Please name each distinct user who posts in the forum thread on murky Castile soap, listing every name once.

SOURCE:
****************************************
# Castile soap murky



## Deborah Long (Jun 6, 2020)

This is my first liquid soap.  Everything went well until I added my preservative and then it went from a lovely translucent soap to this!

I used Liquid Germall Plus at 3% and whisked it in.  Did I use too much?  If not, what caused my soap to turn this way?

Don't get me wrong, it's lovely and smells good, but it turned so quickly!  this is about 6 hours after adding the preservative.


----------



## Zany_in_CO (Jun 6, 2020)

If the soap was warm when you whisked the LGP in, just the cooling down could cause the clouding or any other number of things. I don't use preservative, but just looking at those bottles suggests to me that the soap will clear after a full 2-week sequester.  So, patience my dear.


----------



## Deborah Long (Jun 6, 2020)

@Zany_in_CO - Thanks for responding.  That's encouraging to know!  The soap was room temp when I added the LGP.  It's rather fussy about temp, I know.

I'll wait to see what happens and thanks again!


----------



## DeeAnna (Jun 6, 2020)

The recommended dosage for Liquid Germall Plus is 0.5%. Is there a reason why you're using 3%? That's quite a lot.

I haven't encountered this kind of problem when I've added LGP to liquid soap at the recommended dosage of 0.5%. LGP is temperature sensitive, so don't add it if the product is over 120F.

see Preservative Reviews


----------



## Deborah Long (Jun 6, 2020)
****************************************
SUPPLIED MATERIAL:
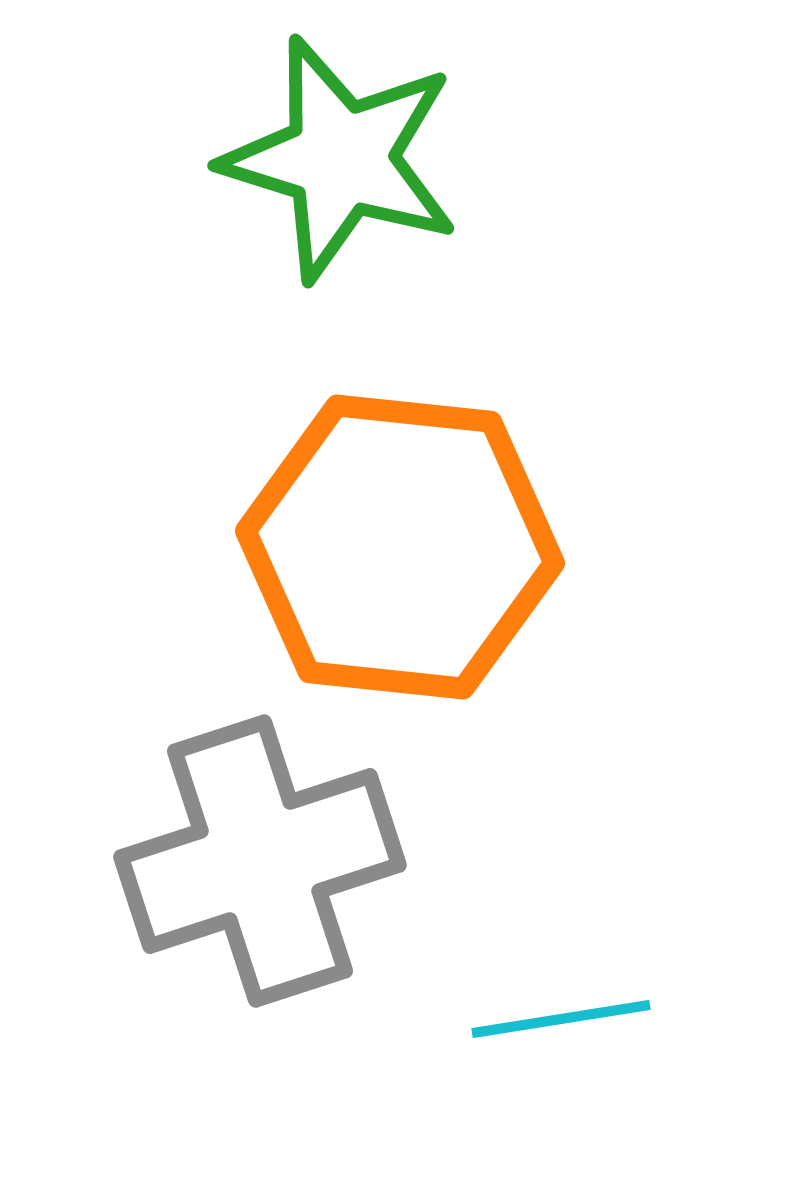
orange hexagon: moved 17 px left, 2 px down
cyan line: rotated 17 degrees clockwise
****************************************
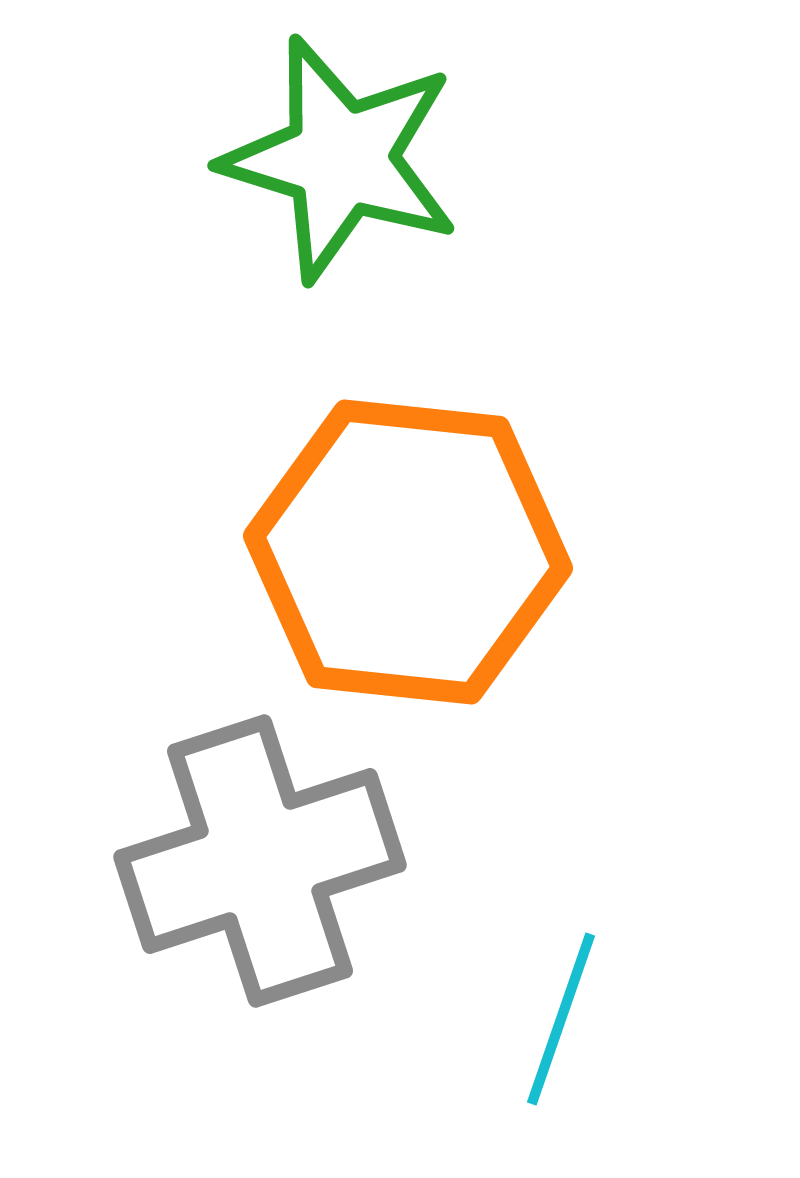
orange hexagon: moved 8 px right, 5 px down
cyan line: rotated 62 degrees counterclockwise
****************************************
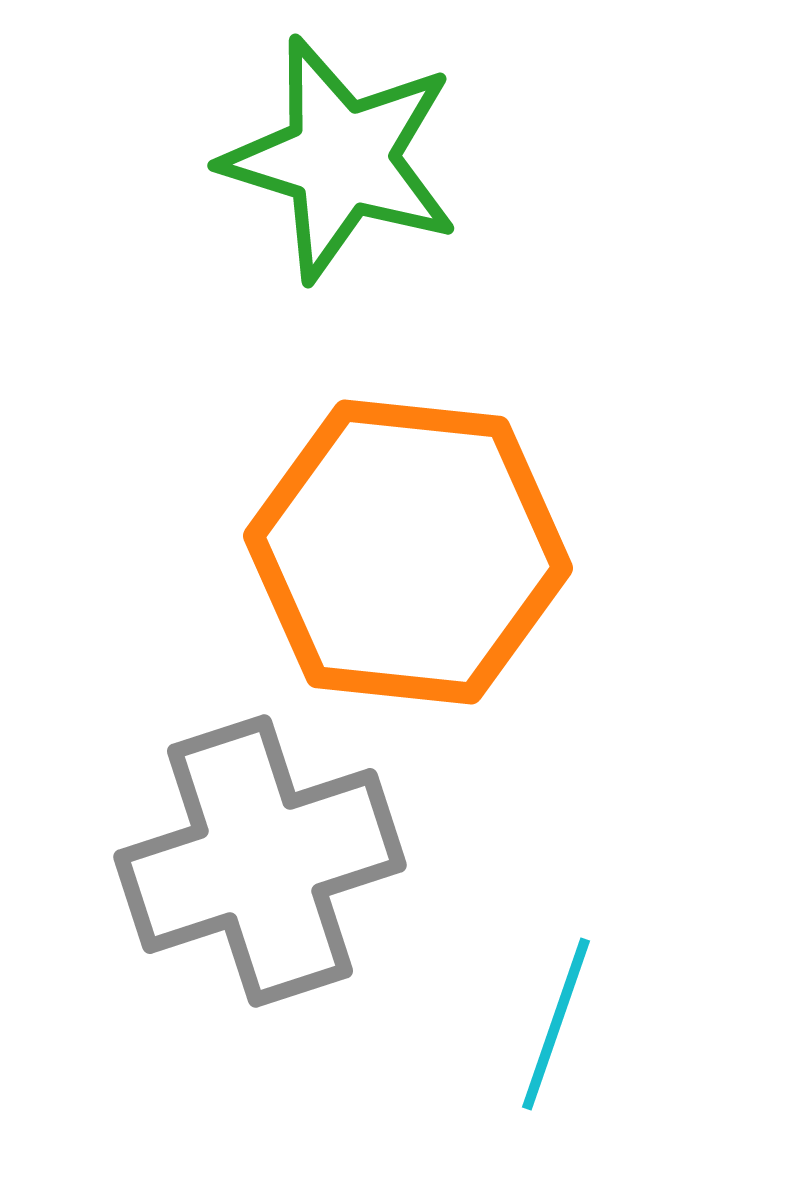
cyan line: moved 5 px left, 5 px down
****************************************
ANSWER IN FULL:
Deborah Long
Zany_in_CO
DeeAnna